World financial reforms

Chris Burford cburford at
Sat Oct 31 23:11:11 PST 1998

Comments anyone?

Or (although discussion of reforms may be appropriate in all other spheres of political struggle) since this is a question of reform in the world financial system, does the very act of commenting inevitably mean the subscriber has reformist tendencies and believes we should tail behind the bourgeoisie?

More technical question: does anyone know how to strip out line end markers easily when taking an article from a web site, so that it will wrap around on an e-mail list with software like Eudora?

Chris Burford



Guardian (London)

Saturday October 31, 1998

West launches £90bn crisis fund

Brown unveils worldwide scheme to prop up threatened economies

By Alex Brummer and Mark Atkinson

A global action plan to rebuild shattered confidence in the international financial system and to shore up failing economies in the developing world was yesterday unveiled by the Chancellor, Gordon Brown.

The plan, co-ordinated among the Group of Seven richest countries, is designed to help the world pull out of the most serious economic crisis for half-a-century.

The G7 underlined that the West is now pursuing a growth strategy above all else.

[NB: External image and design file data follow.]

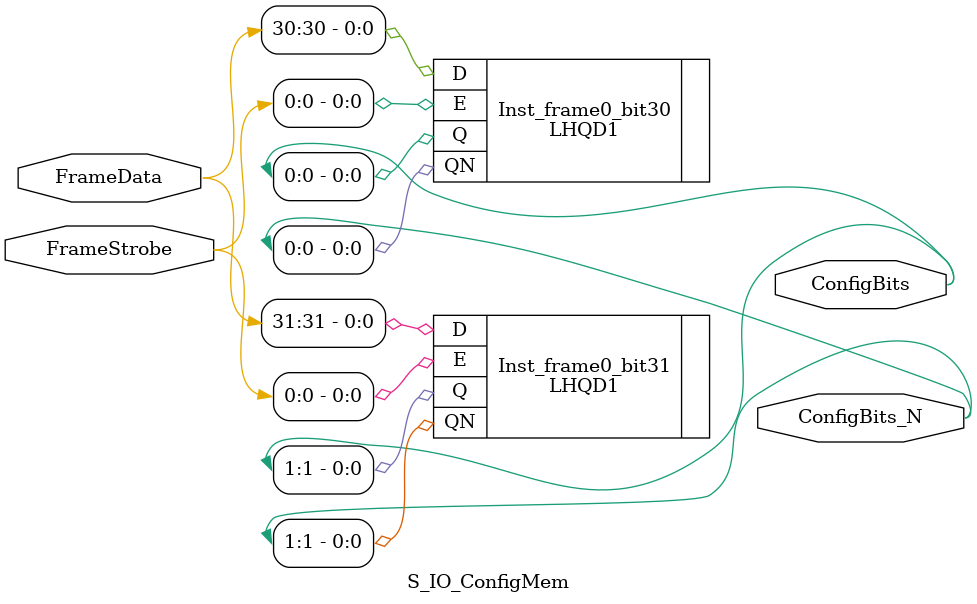
<source format=v>
module S_IO_ConfigMem #(
    parameter MaxFramesPerCol = 32,
    parameter FrameBitsPerRow = 32,
    parameter NoConfigBits = 2
)(
    input [FrameBitsPerRow - 1:0] FrameData,
    input [MaxFramesPerCol - 1:0] FrameStrobe,
    output [NoConfigBits - 1:0] ConfigBits,
    output [NoConfigBits - 1:0] ConfigBits_N
);

// instantiate frame latches
LHQD1 #() Inst_frame0_bit31 (
    .D(FrameData[31]),
    .E(FrameStrobe[0]),
    .Q(ConfigBits[1]),
    .QN(ConfigBits_N[1])
);

LHQD1 #() Inst_frame0_bit30 (
    .D(FrameData[30]),
    .E(FrameStrobe[0]),
    .Q(ConfigBits[0]),
    .QN(ConfigBits_N[0])
);

endmodule

</source>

This already had resulted in interest rates cuts in the US, Japan, Cananda, the UK, Spain, Portugal, Ireland, Denmark and Italy. The Bank of England's Monetary Policy Committee, which lowered rates for the first time in more than two years early in October, meets next week amid growing expectations of a further reduction.

The centrepiece of the new plan is a 'contingency' fund for threatened economies which will be able to call upon some $90 billion of new cash from the International Monetary Fund. Details of the comprehensive initiative - which includes tighter regulation of banks and hedge funds - were made public simultaneously in the capitals of the G7 countries to ensure the maximum impact on investors sentiment worldwide.

The Chancellor said: "A new age requires a new approach. Ministers agree that in this new inter-dependent and instantaneous global marketplace we must now create systems for supervision, transparancy, regulation and stability that are as sophisticated as the markets they have to work with."

The announcement followed intense behind the scenes discussions marshalled by Mr Brown as current chairman of the G7, in what amounted to the most high-profile declaration made by finance ministers and central bankers outside the normal timetable of meetings.

Over the last month, UK officials have engaged in a hectic round of secret discussions with their opposite numbers in Washington, Tokyo, Germany and France.

Mr Brown held personal talks with the Bundesbank president, Hans Tietmeyer, and the French finance minister, Dominique Strauss-Kahn, in an effort to force the pace.

Flanking the Chancellor at the Treasury yesterday, the Governor of the Bank of England, Eddie George, said that the G7 statement "owed a huge amount to Gordon Brown, who has been absolutely tenacious in getting it done."

The comments by Mr George appeared to signal a new more collaborative phase in what has sometimes been a troubled relationship between the two premier UK economic policymakers.

The G7 statement was only finalised an hour before it was announced at 1.30pm in London, when trading was underway in most of the leading financial centres. Shares prices, which have been highly volatile in recent months, immediately rose on both sides of the Atlantic.

Mr Brown said: "The new way forward for the global economy, where each economy can effect every economy, is sensible financial regulation."

The Chancellor's emphasis on crisis resolution reflected concern in the financial markets that the global authorities were slow to react to the deepening economic and financial emergency triggered by the collapse of the rouble and the Russian debt default in August.

Central to dealing with the world's slow responses to financial problems will be Mr Brown's own idea for a new standing committee on international regulation - involving the IMF, World Bank and global financial regulators, which can swing into action at the first sign of difficulties.

The Group of Seven also has recognised that the procedures used by the IMF to rescue the economies of Asia, was too slow and cumbersome and may have contributed to the rapid slowdown in global economic growth - which has been halved to 2 per cent by this year's crisis.

The new contingency fund announced yesterday will put together packages of IMF cash immediately for countries whose economies are broadly in good order. This is seen as forestalling the imposition of austerity packages, of the kind imposed in Asia, which sent the East Asian economies into a downward spiral and led to heavy criticism of the IMF.

The new contingency funds, drawn from the $90 billion at the IMF, will be charged at more commercial rates of interest and provided over a shorter term.

Agreement was won on the new facility, first proposed by President Clinton in Washington, after the US Congress approved its $18 billion contribution to the IMF and its credit arm the General Arrangements to Borrow.

Once the Americans had finally fulfilled their obligations other countries - including Britain - came forward with their contribution to the $90 billion new fund.

The World Bank has promised to establish an emergency facility to protect the poor in developing countries in trouble and to assist governments in those countries in resconstructing their financial systems.

As part of its plan of action the G7 signed up for greater transparency in economic and financial policy-making by both governments and the private sector and proposed a long-term series of measures to update the IMF and World Bank for the 21st century.